A Fundação Padre Anchieta recebeu R$ 125 milhões em repasses do governo paulista em 2023. Deste total, R$ 102 milhões foram gastos com despesa de pessoal, R$ 17 milhões com custeio e pouco mais de R$ 6 milhões em investimentos. O orçamento da entidade previa gastos de R$ 191 milhões. Além da TV Cultura, a fundação também mantém as rádios Cultura FM e Cultura Brasil, MultiCultura Educação, Univesp TV e TV Ra Tim Bum!
Zacarias diz que não se trata de uma questão ideológica, mas sim de gestão e eficiência dos gastos. Ele nega que haja relação entre a reunião de Tarcísio com os deputados e a ofensiva contra a Fundação Padre Anchieta.

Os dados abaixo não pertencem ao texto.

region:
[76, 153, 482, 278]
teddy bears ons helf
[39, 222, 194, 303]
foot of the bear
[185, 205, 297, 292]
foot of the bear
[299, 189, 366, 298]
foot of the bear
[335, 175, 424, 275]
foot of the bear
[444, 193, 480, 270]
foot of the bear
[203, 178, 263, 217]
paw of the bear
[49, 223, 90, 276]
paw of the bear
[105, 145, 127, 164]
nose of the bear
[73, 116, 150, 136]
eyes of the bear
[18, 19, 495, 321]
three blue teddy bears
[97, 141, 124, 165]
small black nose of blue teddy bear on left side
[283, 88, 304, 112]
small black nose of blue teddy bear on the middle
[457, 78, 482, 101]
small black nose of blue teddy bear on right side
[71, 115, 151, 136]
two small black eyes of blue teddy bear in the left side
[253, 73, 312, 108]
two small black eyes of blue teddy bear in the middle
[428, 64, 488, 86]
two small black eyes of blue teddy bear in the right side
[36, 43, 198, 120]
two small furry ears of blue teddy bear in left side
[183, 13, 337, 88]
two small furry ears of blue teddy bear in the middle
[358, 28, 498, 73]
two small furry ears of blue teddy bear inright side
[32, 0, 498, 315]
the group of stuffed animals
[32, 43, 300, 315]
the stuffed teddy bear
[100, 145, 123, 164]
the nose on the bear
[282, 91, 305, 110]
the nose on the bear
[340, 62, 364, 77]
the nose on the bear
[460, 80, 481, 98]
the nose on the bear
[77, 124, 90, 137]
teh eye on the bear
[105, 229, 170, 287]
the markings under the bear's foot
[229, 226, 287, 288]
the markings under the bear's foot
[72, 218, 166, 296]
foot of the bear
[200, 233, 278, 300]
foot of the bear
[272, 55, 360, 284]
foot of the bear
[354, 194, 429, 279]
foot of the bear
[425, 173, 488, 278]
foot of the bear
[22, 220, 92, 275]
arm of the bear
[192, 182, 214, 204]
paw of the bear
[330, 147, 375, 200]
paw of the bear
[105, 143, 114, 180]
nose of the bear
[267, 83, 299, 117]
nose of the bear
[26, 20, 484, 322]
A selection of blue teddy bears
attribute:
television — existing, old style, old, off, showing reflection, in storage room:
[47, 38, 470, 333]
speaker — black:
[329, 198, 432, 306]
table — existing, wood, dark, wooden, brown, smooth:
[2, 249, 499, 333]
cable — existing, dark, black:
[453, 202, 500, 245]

“Ele quer, como um bom governo liberal, enxugar gastos e dar a maior eficiência para a TV Cultura. Agora, as nossas discussões, as convocações que eu fiz, as denúncias que recebemos, são anteriores a essa reunião com o governador”, afirmou.
Ação popular pede anulação da eleição de seis conselheiros
Além da CPI, Zacarias entrou com uma ação popular na Justiça pedindo a anulação da eleição de seis conselheiros do Conselho Curador da fundação realizada no dia 21 de fevereiro. Renato Battista, coordenador nacional do MBL, também assina o pedido.
Eles argumentam que não houve eleição na prática pois o número de concorrentes era igual ao número de vagas disponíveis. “Se seis candidatos concorrem a seis vagas, não há o que decidir. Os candidatos já estavam eleitos antes mesmo do processo eleitoral começar”, dizem na ação. Também afirmam que o presidente do conselho indicou dois candidatos, quando poderia realizar apenas uma indicação, e que o prazo de 60 dias entre a convocação da reunião e a realização da eleição não foi cumprido.
Eneas Pereira, vice-presidente da TV Cultura, disse que as todas as normas da eleição foram respeitadas.
A indicação de conselheiros já causou atritos entre o governo Tarcísio e o Conselho Curador. No ano passado, a secretária de Cultura, Marília Marton, tentou indicar o cineasta conservador Josias Teófilo, que dirigiu um filme sobre o escritor Olavo de Carvalho, para uma vaga no órgão. Houve resistência de conselheiros que ameaçaram renunciar ao cargo. Ela trocou a indicação por Aldo Valentim, secretário de Economia Criativa no governo do ex-presidente Jair Bolsonaro (PL). O caso foi revelado pelo jornal Folha de S. Paulo.